Definately something in the air. Love the little cherubs, but they do know how to put you through it. How do you get through to them when they are screaming. On the way to MIL yesterday a.m d.s 3.5 decided to have a screaming fit in the car because he wanted to wear his sunglasses, but the screw was loose on the side of them and they were falling off his face. I proceeded to say to him, "Let mummy look after them and when I get in from work we will fix them and you can wear them then, o.k?" Oh no, definately not o.k, screamed all the way to MIL's I even had to pull over and with gritted teeth, told him to BE QUIET! I was really glad to drop him off where he greeted Grandma with a huge smile. So I know how they can bring you to the end of your tether.

Jimjams Fri 01-Aug-03 12:03:20

hmb- I've just emailed the lovely Professor! Now I feel better anyway. I also sent her the diagnostic criteria for autism and suggested she read it (politely of course).

Mind you I have discovered she's also the idiot who thinks mainstream school is a suitable place for every disabled child in the country. (ALthough juding by the Times artice she doesn't want them to get any extra support) So I will be holding her indirectly responsible when we have to start home edding ds1 in a few years.

hmb Fri 01-Aug-03 12:08:19

Oh God!!!!! So *she* is to blame!!!!!!!!!!! ARGGGGGGGGGGGGG!

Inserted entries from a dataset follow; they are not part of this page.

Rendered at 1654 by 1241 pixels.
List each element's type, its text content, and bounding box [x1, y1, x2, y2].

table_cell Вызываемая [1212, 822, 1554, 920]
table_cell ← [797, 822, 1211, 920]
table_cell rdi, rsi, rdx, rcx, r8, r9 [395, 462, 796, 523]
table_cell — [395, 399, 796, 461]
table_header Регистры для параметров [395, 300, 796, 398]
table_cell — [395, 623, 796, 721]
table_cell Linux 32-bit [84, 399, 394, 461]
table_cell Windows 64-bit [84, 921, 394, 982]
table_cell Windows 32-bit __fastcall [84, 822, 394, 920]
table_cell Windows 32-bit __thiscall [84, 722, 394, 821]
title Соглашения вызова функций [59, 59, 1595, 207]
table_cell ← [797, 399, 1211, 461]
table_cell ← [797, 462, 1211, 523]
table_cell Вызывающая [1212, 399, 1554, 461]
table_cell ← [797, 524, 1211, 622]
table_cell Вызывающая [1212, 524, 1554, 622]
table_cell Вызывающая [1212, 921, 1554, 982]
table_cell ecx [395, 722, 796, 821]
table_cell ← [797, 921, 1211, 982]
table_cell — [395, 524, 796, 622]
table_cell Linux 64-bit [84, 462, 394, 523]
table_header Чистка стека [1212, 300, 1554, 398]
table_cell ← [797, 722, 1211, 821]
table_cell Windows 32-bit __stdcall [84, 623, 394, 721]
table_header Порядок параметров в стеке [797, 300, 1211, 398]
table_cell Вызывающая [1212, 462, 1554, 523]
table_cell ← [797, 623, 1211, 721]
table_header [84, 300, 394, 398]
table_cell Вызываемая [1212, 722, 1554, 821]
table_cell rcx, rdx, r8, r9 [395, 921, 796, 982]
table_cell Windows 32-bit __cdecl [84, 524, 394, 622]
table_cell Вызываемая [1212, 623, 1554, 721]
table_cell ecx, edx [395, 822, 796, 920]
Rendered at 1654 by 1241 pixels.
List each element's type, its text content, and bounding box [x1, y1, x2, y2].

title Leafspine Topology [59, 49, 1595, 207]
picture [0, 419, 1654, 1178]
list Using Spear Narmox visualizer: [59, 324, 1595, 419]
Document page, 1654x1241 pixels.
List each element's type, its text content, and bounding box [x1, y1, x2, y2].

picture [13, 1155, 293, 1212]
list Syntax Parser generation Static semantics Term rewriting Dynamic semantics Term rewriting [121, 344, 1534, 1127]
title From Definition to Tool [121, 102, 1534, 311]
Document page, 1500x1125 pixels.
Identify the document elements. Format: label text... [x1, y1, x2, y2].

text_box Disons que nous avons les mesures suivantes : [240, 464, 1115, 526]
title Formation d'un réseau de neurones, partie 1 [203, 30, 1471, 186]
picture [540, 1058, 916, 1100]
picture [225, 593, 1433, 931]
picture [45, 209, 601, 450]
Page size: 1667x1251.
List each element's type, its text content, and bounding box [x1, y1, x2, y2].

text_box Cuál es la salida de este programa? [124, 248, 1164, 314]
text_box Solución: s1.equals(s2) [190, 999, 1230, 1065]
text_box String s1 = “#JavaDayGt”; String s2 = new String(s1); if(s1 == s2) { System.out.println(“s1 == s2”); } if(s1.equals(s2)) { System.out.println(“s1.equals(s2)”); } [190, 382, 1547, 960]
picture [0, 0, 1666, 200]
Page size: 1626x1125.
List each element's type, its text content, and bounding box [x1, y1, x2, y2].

I see it all Jimjams, all I have to do with my ADHD boy is get him to run around at break time and that will cure him of his desire to set fire to things during practicals. And his reading age will then shoot up from 7, where it is now, to his chronoligical age of 13. No funding needed at all, no one to one assistance by *trained* staff, lets just get him climbing the D*** tree in the grounds.

You could weep!

willow2 Fri 01-Aug-03 13:31:04

Yes hmb, it is soooooooo obviously your fault for being a "bad" parent! (As if there isn't enough guilt to deal with on a normal day)

hmb Fri 01-Aug-03 13:37:48

Sorry, It's my fault because I'm a bad teacher! The boy I mentioned is in my class. So we are all at fault! If only the parents and teachers would see sense and let them all run around then all our problems would be solved!! I daft woman has obviously nevel been in a room with a child with ADHD or ASD. These kids *need* funding and help not patronising. It make sme want to spit, and I only teach the boy, what must it be like for his parents.